Example: You run a Story ad with a “Send Message” CTA. Someone taps it and lands in your DMs. Instead of silence, they are greeted with a menu of options (what we call Conversation Starters) — maybe “Shop our bestsellers,” “Get a discount code,” or “Ask a question.”

Based on their choice, Manychat guides them toward a purchase, collects their email, or answers their FAQ. It’s one of the best ways to make sure you seal the deal after someone interacts with one of your ads — no automation experience required.
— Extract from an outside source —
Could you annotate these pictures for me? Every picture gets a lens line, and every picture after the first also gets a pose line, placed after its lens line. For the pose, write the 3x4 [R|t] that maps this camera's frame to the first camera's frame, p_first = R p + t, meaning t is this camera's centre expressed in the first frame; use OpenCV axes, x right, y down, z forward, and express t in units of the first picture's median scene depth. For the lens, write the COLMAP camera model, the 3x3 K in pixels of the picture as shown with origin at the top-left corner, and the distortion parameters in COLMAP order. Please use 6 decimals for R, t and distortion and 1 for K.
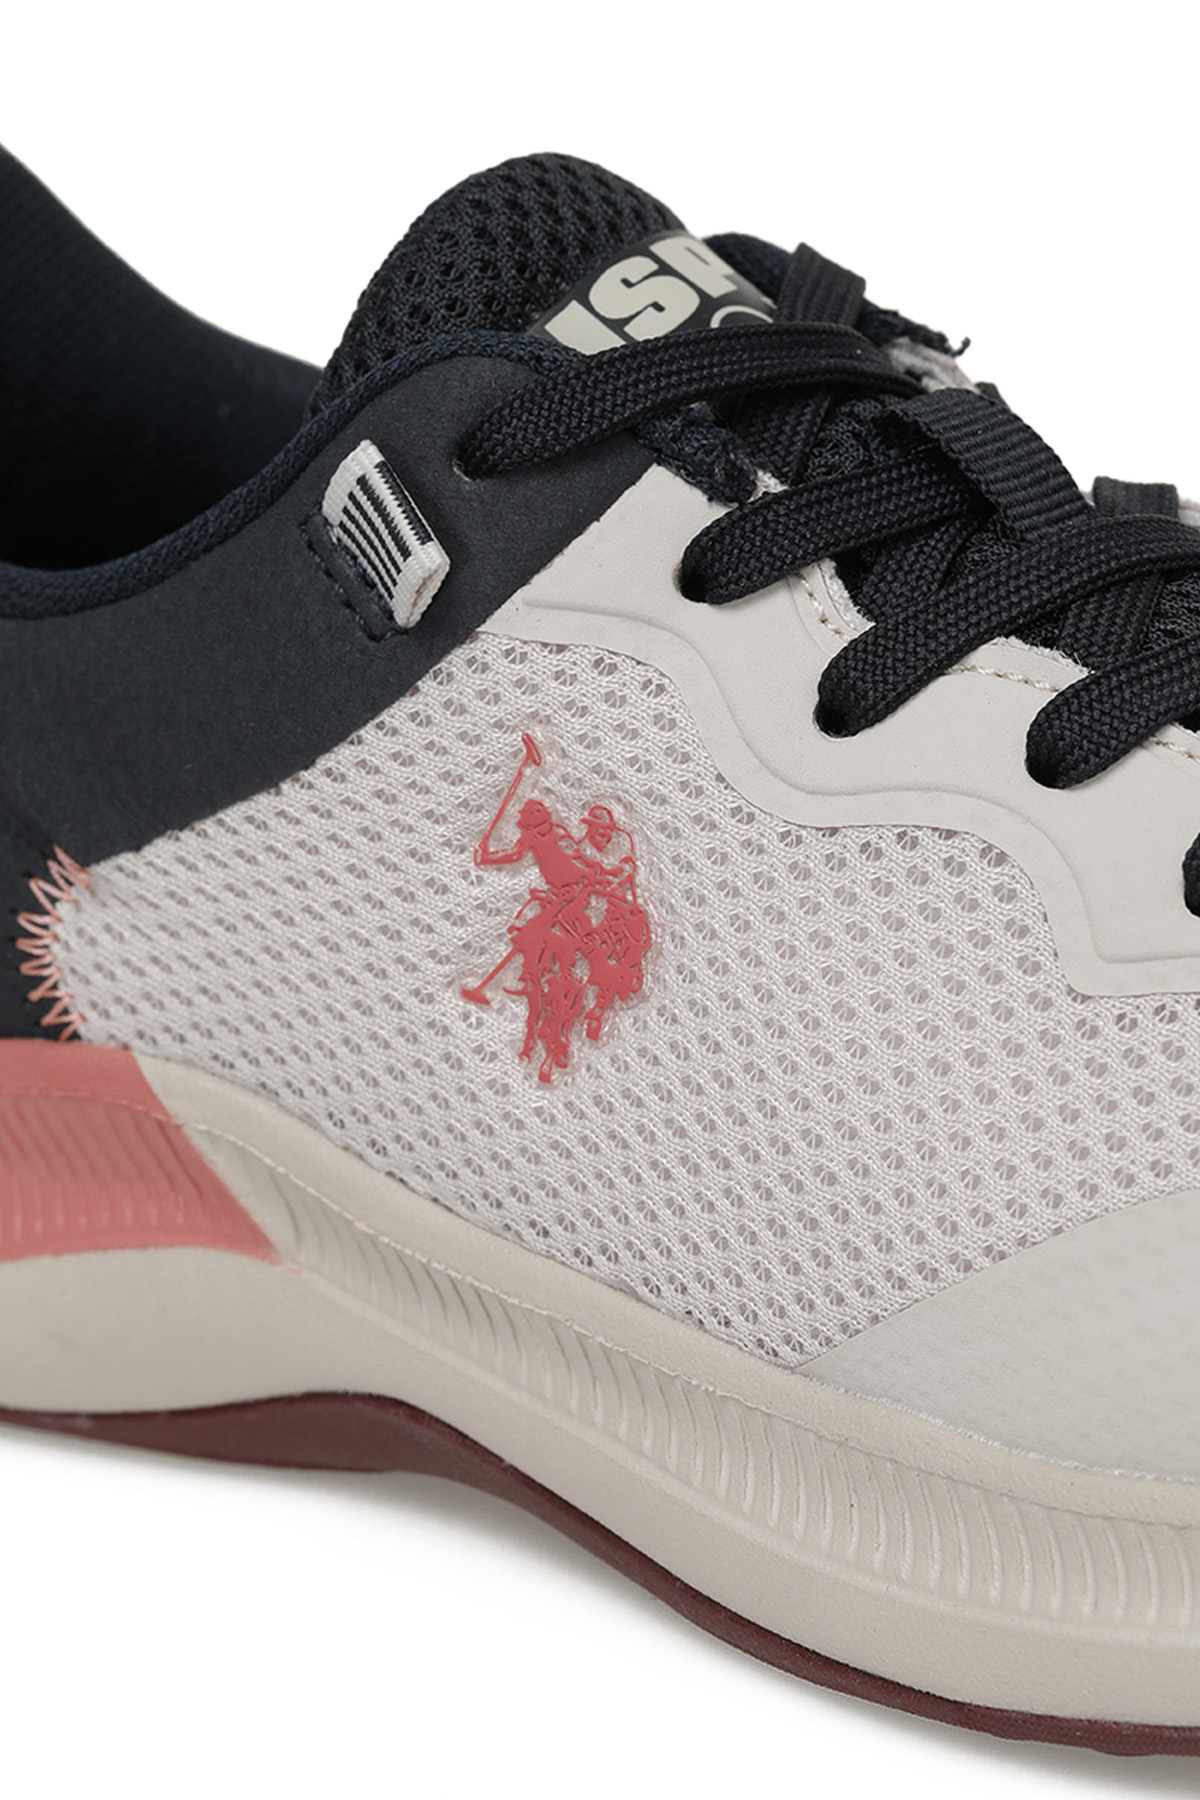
lens RADIAL K [[7223.5, 0, 600.0], [0, 7223.5, 900.0], [0, 0, 1]] dist [0.022903, -2.068865]
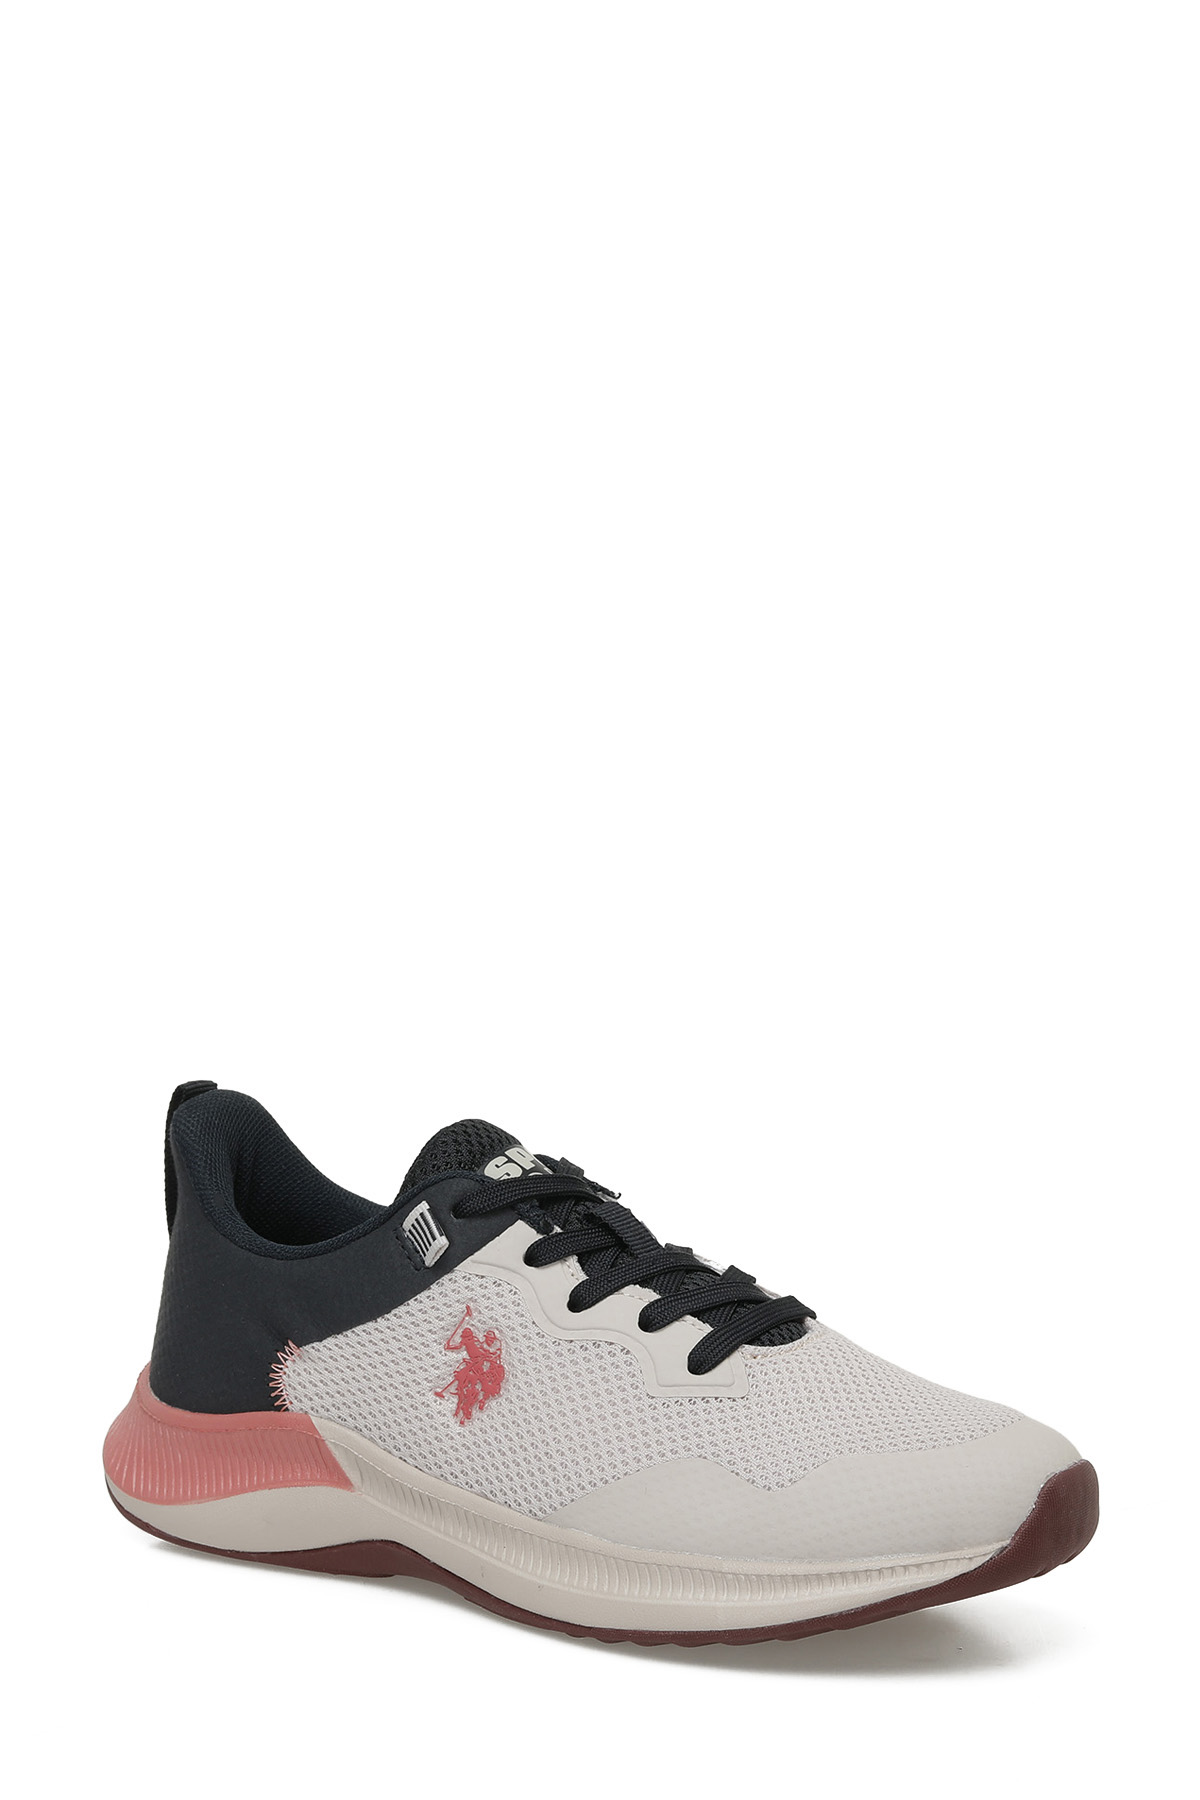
lens RADIAL K [[7223.5, 0, 600.0], [0, 7223.5, 900.0], [0, 0, 1]] dist [0.022903, -2.068865]
pose [[0.990229, 0.107331, 0.089034, -0.236046], [-0.087199, 0.974803, -0.205318, 0.415051], [-0.108827, 0.195549, 0.974637, -1.905087]]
You know what to do: Sign up for Manychat.

Or, keep learning.

Frequently asked questions

No, Instagram ads are created and managed inside Meta Ads Manager, the same tool used for Facebook and Messenger ads. There’s no separate Instagram-specific tool. You just select Instagram as your placement when building a campaign.
There’s no fixed price. You set your own daily or lifetime budget, and actual costs depend on your audience, objective, competition, and creative quality. Most businesses can start with as little as $5 per day, though in competitive industries, costs per click may be higher.
You need a Meta Business Portfolio to access Ads Manager, and connecting a Facebook Page is currently required to run Instagram ad campaigns — even if you only want ads on Instagram.
Boosting promotes an existing post with simplified targeting options. A full campaign in Meta Ads Manager gives you control over objectives, audiences, placements, creative formats, and optimization — plus much more detailed performance reporting.
Most ads are reviewed and approved within 24 hours. Some may take longer if they require manual review, especially if the creative includes sensitive topics or borderline content.